Some expatriates are fortunate enough to be able to receive a company pension the benefits of which have to be determined by the individual expatriate on a personal basis when they have all the information about the scheme to hand. However, one question will then immediately arise, i.e., is a company pension better than a private pension? And the answer is relatively simple – a company pension may well be beneficial and advantageous to the individual expat, however, it should not be seen as an alternative to a private pension.
Private and company pensions may have similar benefits ultimately – but through the utilisation of both, or at the very least a private and personal pension, an expatriate has greater potential control over their retirement savings scheme. Additionally, the utilisation of both types of pension allows an expat to diversify their retirement savings.

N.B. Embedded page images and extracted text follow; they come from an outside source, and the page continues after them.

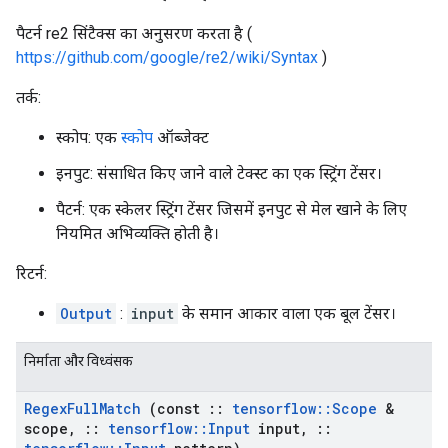
पैटर्न re2 सिंटैक्स का अनुसरण करता है (
https://github.com/google/re2/wiki/Syntax
)
तर्क:
स्कोप: एक
स्कोप
ऑब्जेक्ट
इनपुट: संसाधित किए जाने वाले टेक्स्ट का एक स्ट्रिंग टेंसर।
पैटर्न: एक स्केलर स्ट्रिंग टेंसर जिसमें इनपुट से मेल खाने के लिए
नियमित अभिव्यक्ति होती है।
रिटर्न:
Output
:
input
के समान आकार वाला एक बूल टेंसर।
निर्माता और विध्वंसक
Regex
Full
Match
(const
::
tensorflow
::
Scope
&
scope
,
::
tensorflow
::
Input
input
,
::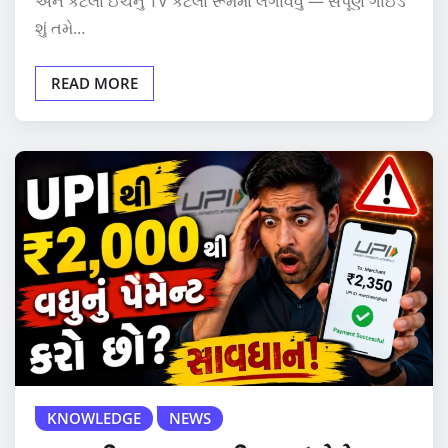
અને કેટલા ઈંચનું TV કેટલા રૂમમાં લગાવવું — સંપૂર્ણ ગાઈડ
શું તમે…
READ MORE
KNOWLEDGE
NEWS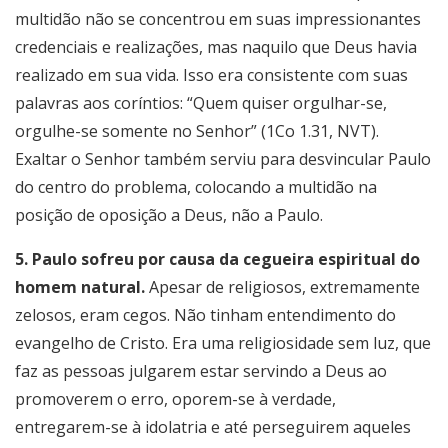
multidão não se concentrou em suas impressionantes
credenciais e realizações, mas naquilo que Deus havia
realizado em sua vida. Isso era consistente com suas
palavras aos coríntios: “Quem quiser orgulhar-se,
orgulhe-se somente no Senhor” (1Co 1.31, NVT).
Exaltar o Senhor também serviu para desvincular Paulo
do centro do problema, colocando a multidão na
posição de oposição a Deus, não a Paulo.
5. Paulo sofreu por causa da cegueira espiritual do
homem natural.
Apesar de religiosos, extremamente
zelosos, eram cegos. Não tinham entendimento do
evangelho de Cristo. Era uma religiosidade sem luz, que
faz as pessoas julgarem estar servindo a Deus ao
promoverem o erro, oporem-se à verdade,
entregarem-se à idolatria e até perseguirem aqueles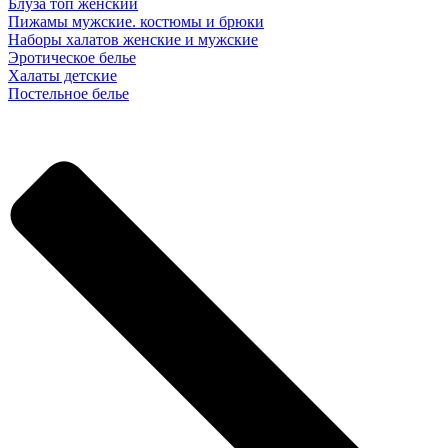
Блуза топ женский
Пижамы мужские. костюмы и брюки
Наборы халатов женские и мужские
Эротическое белье
Халаты детские
Постельное белье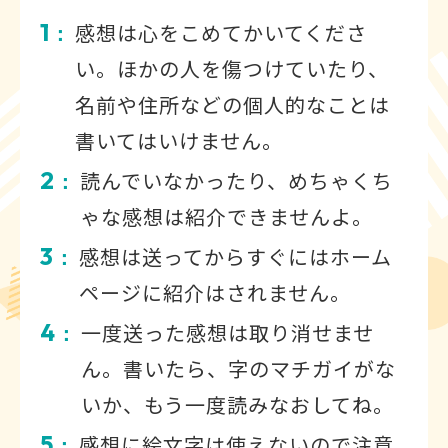
1
感想は心をこめてかいてくださ
：
い。ほかの人を傷つけていたり、
名前や住所などの個人的なことは
書いてはいけません。
2
読んでいなかったり、めちゃくち
：
ゃな感想は紹介できませんよ。
3
感想は送ってからすぐにはホーム
：
ページに紹介はされません。
4
一度送った感想は取り消せませ
：
ん。書いたら、字のマチガイがな
いか、もう一度読みなおしてね。
5
感想に絵文字は使えないので注意
：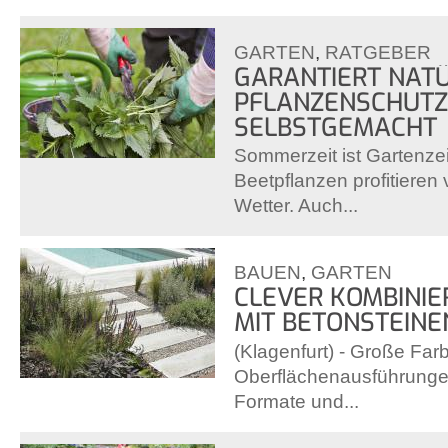
GARTEN
,
RATGEBER
GARANTIERT NATÜ
PFLANZENSCHUTZ
SELBSTGEMACHT
Sommerzeit ist Gartenzei
Beetpflanzen profitiere
Wetter. Auch...
BAUEN
,
GARTEN
CLEVER KOMBINIE
MIT BETONSTEINE
(Klagenfurt) - Große Farb
Oberflächenausführungen
Formate und...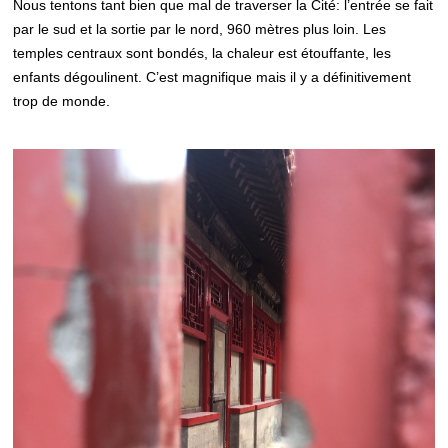
Nous tentons tant bien que mal de traverser la Cité: l’entrée se fait
par le sud et la sortie par le nord, 960 mètres plus loin. Les
temples centraux sont bondés, la chaleur est étouffante, les
enfants dégoulinent. C’est magnifique mais il y a définitivement
trop de monde.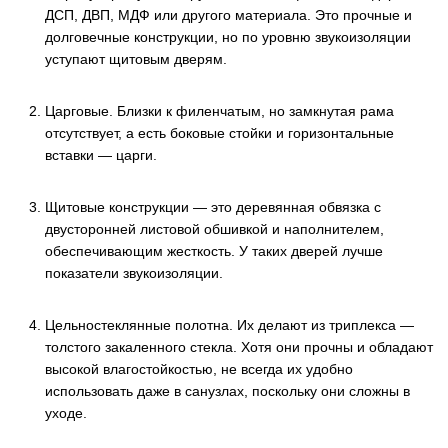
ДСП, ДВП, МДФ или другого материала. Это прочные и
долговечные конструкции, но по уровню звукоизоляции
уступают щитовым дверям.
Царговые. Близки к филенчатым, но замкнутая рама
отсутствует, а есть боковые стойки и горизонтальные
вставки — царги.
Щитовые конструкции — это деревянная обвязка с
двусторонней листовой обшивкой и наполнителем,
обеспечивающим жесткость. У таких дверей лучше
показатели звукоизоляции.
Цельностеклянные полотна. Их делают из триплекса —
толстого закаленного стекла. Хотя они прочны и обладают
высокой влагостойкостью, не всегда их удобно
использовать даже в санузлах, поскольку они сложны в
уходе.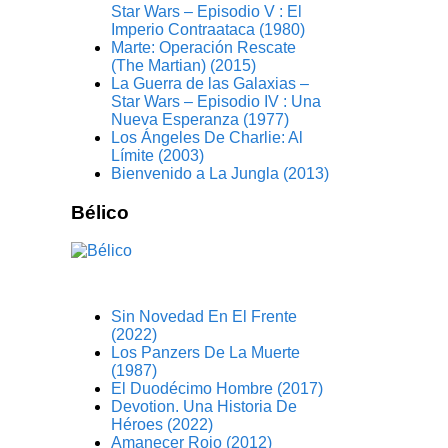
Star Wars – Episodio V : El
Imperio Contraataca (1980)
Marte: Operación Rescate
(The Martian) (2015)
La Guerra de las Galaxias –
Star Wars – Episodio IV : Una
Nueva Esperanza (1977)
Los Ángeles De Charlie: Al
Límite (2003)
Bienvenido a La Jungla (2013)
Bélico
Sin Novedad En El Frente
(2022)
Los Panzers De La Muerte
(1987)
El Duodécimo Hombre (2017)
Devotion. Una Historia De
Héroes (2022)
Amanecer Rojo (2012)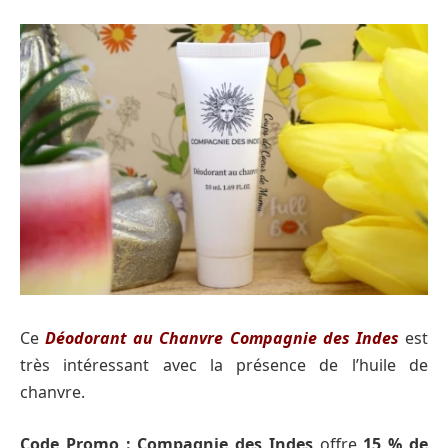
Ce
Déodorant au Chanvre Compagnie des Indes
est
très intéressant avec la présence de l’huile de
chanvre.
Code Promo :
Compagnie des Indes
offre
15 % de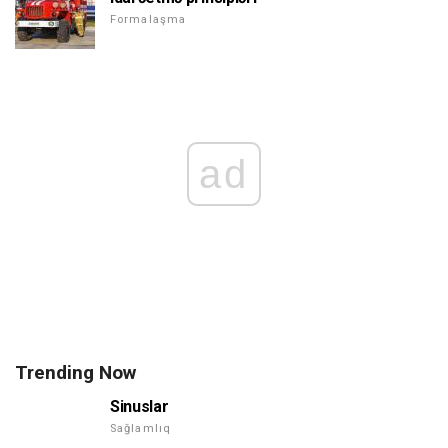
Formalaşma
ad
Trending Now
Sinuslar
Sağlamlıq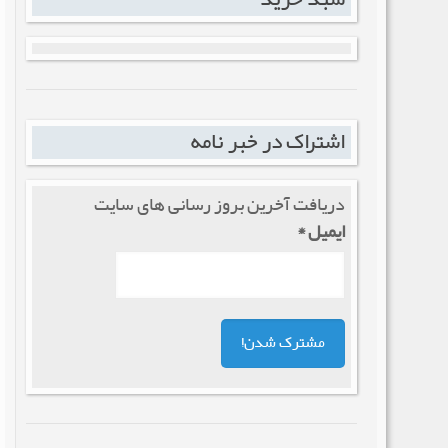
اشتراک در خبر نامه
دریافت آخرین بروز رسانی های سایت
ایمیل
*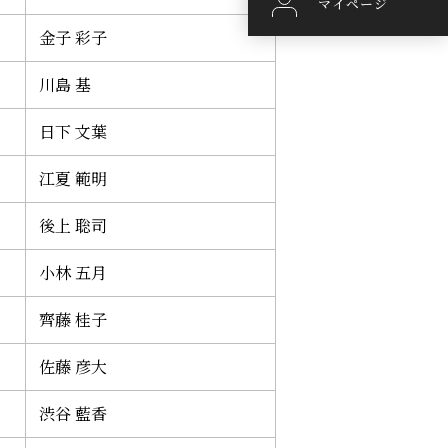
マイページ
金子 彩子
川島 基
日下 文葉
江夏 範明
後上 聡司
小林 五月
齊藤 桂子
佐藤 彦大
渋谷 藍香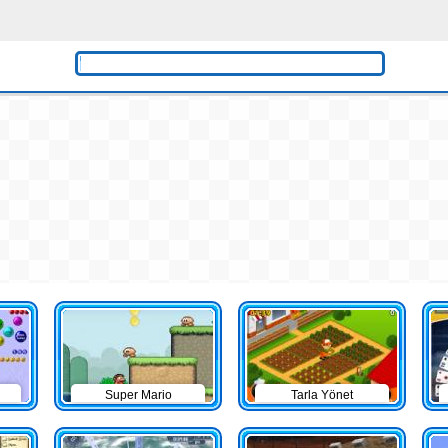
Super Mario
Tarla Yönet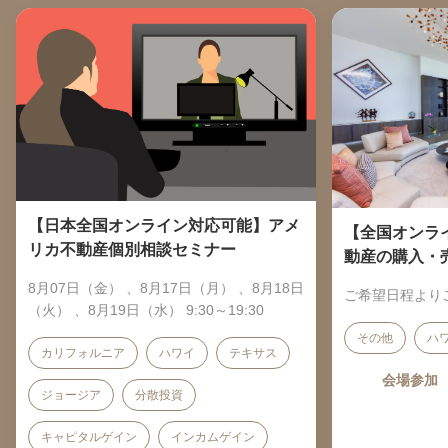
【日本全国オンライン対応可能】アメ
【全国オンラ
リカ不動産個別相談セミナー
動産の購入・
8月07日（金） 、8月17日（月） 、8月18日
ご希望日程より
（火） 、8月19日（水） 9:30～19:30
その他
ハ
カリフォルニア
ハワイ
テキサス
会場参加
ジョージア
分散投資
キャピタルゲイン
インカムゲイン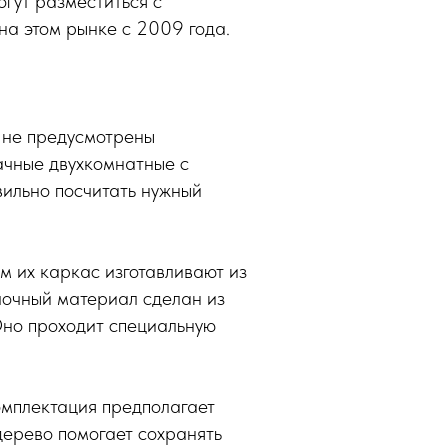
огут разместиться с
на этом рынке с 2009 года.
х не предусмотрены
ачные двухкомнатные с
вильно посчитать нужный
м их каркас изготавливают из
елочный материал сделан из
Оно проходит специальную
омплектация предполагает
дерево помогает сохранять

To illustrate this fact we draw on the case study of an expatriate living in the Far East who was opted in to his company pension. As something of a second thought this 58year old man had also decided to take out a small private pension, but he paid little heed to it. His company pension was of course made up of company stock, and when his company suffered in the recent stock market turmoil and the value of the stock fell by almost 50%, he not only found himself out of a job approaching retirement, he also discovered that the value of his company pension had dropped significantly and now has little chance of recovery. His private pension meanwhile has stayed the course and made good return, but it is far smaller than he would have wished, and he sincerely regrets not having contributed more to this instead of his company pension.
This is of course an extreme and tragic situation, and one ideally you will never have to face – it does however, graphically and clearly illustrate why one should never confuse the choice between a company pension and a private pension to be an ‘either’ ‘or’ choice.